REQUEST ▸
Rewrite the lines in every record below, changing "common name" to "vernacular name" and keeping everything else the same. Leave the pictures out of your answer.

#### DATA FOR THIS EXERCISE

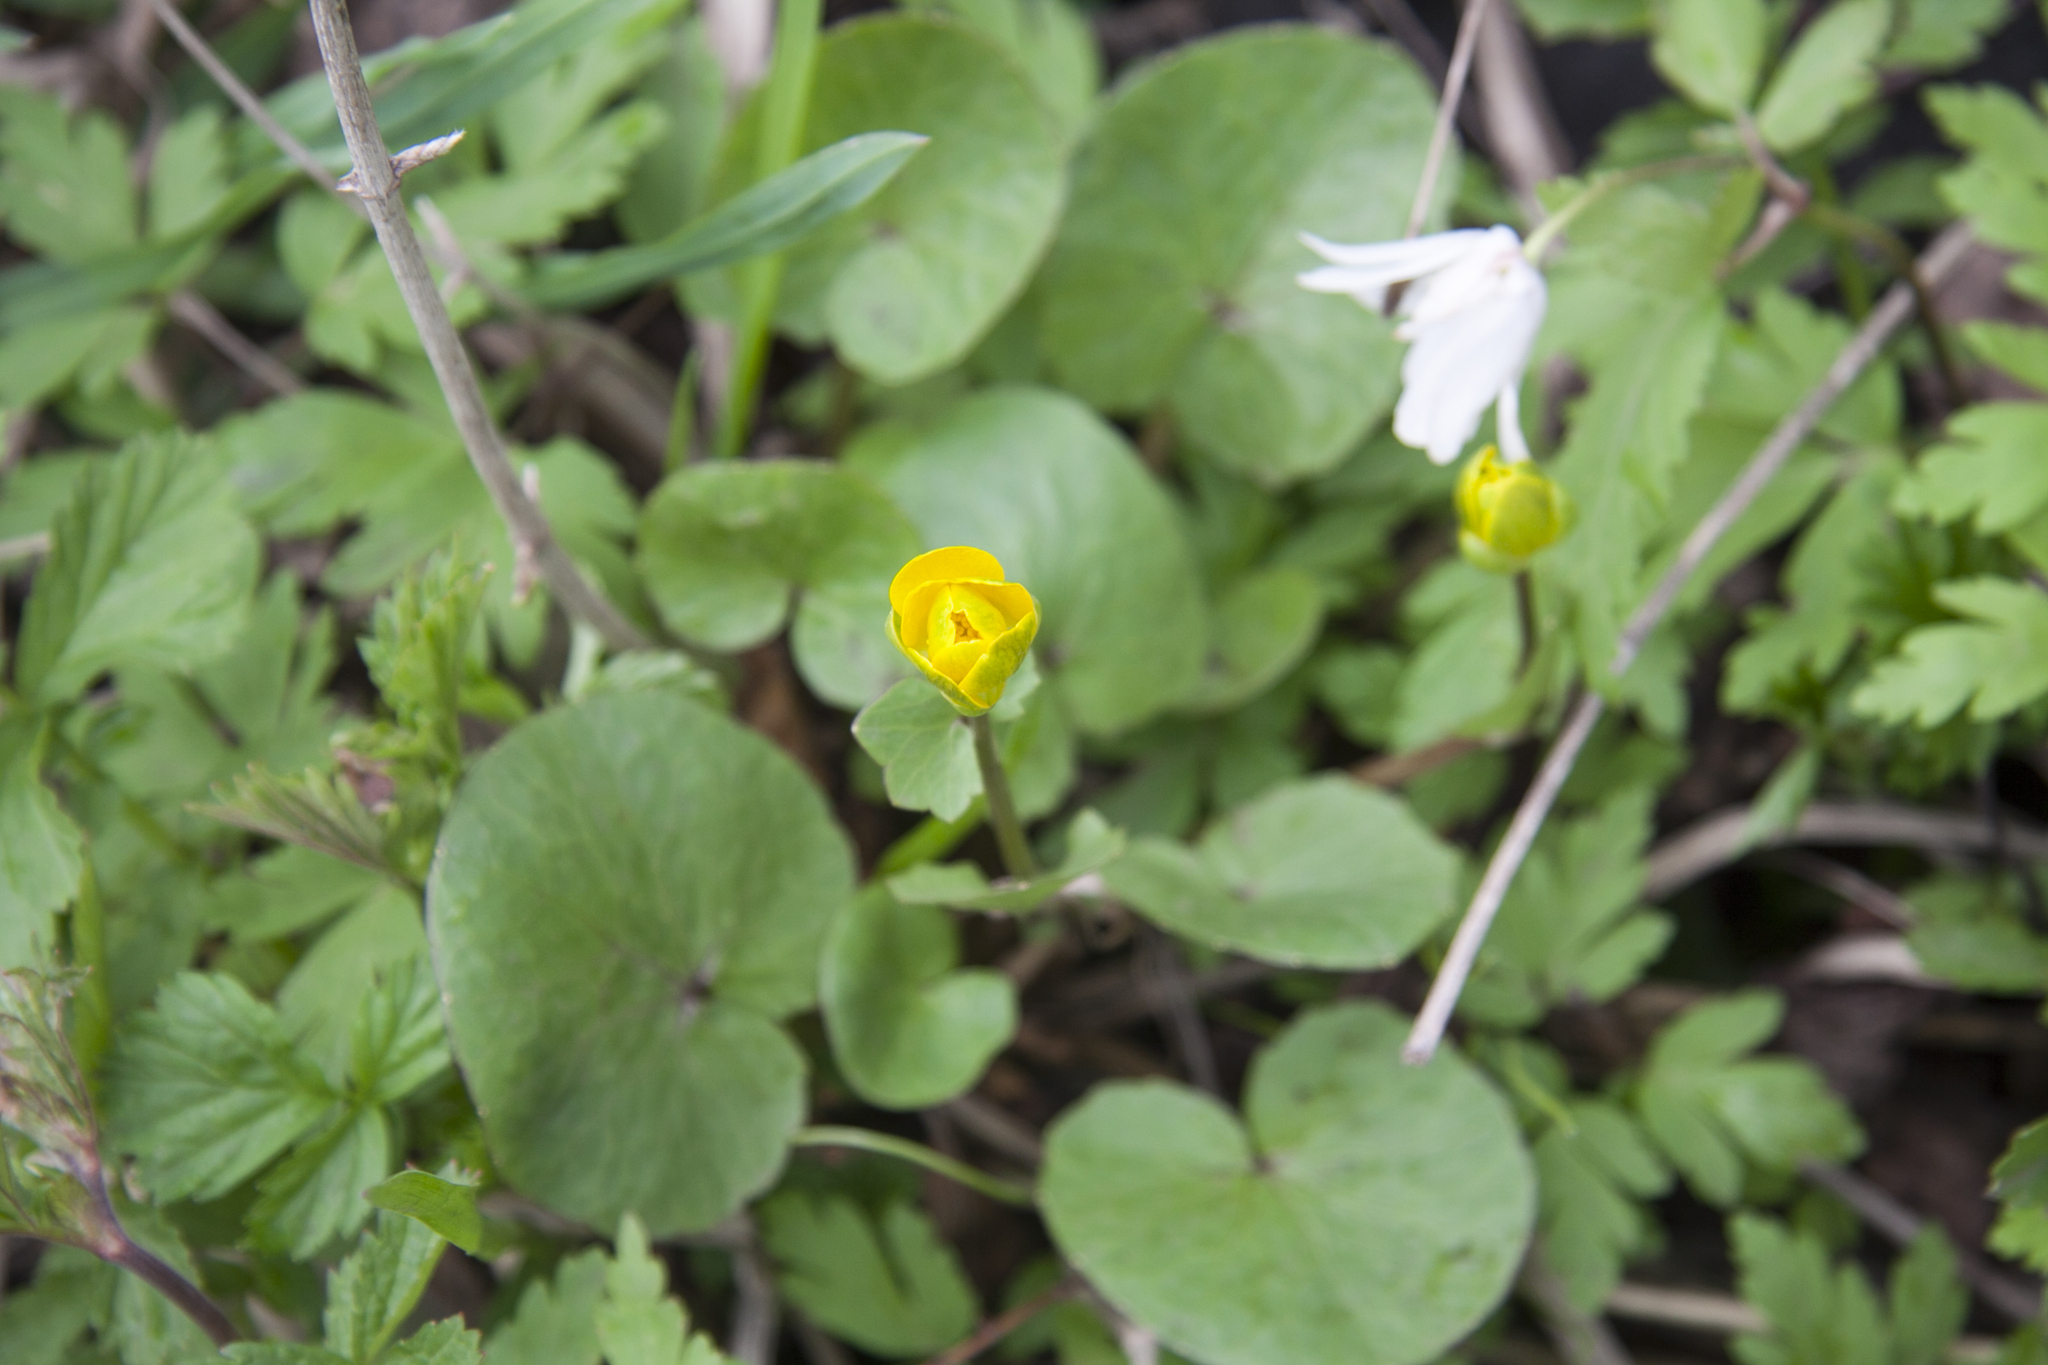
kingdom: Plantae
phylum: Tracheophyta
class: Magnoliopsida
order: Ranunculales
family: Ranunculaceae
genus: Ficaria
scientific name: Ficaria verna
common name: Lesser celandine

########

RESPONSE TO THIS TASK ▸
kingdom: Plantae
phylum: Tracheophyta
class: Magnoliopsida
order: Ranunculales
family: Ranunculaceae
genus: Ficaria
scientific name: Ficaria verna
vernacular name: Lesser celandine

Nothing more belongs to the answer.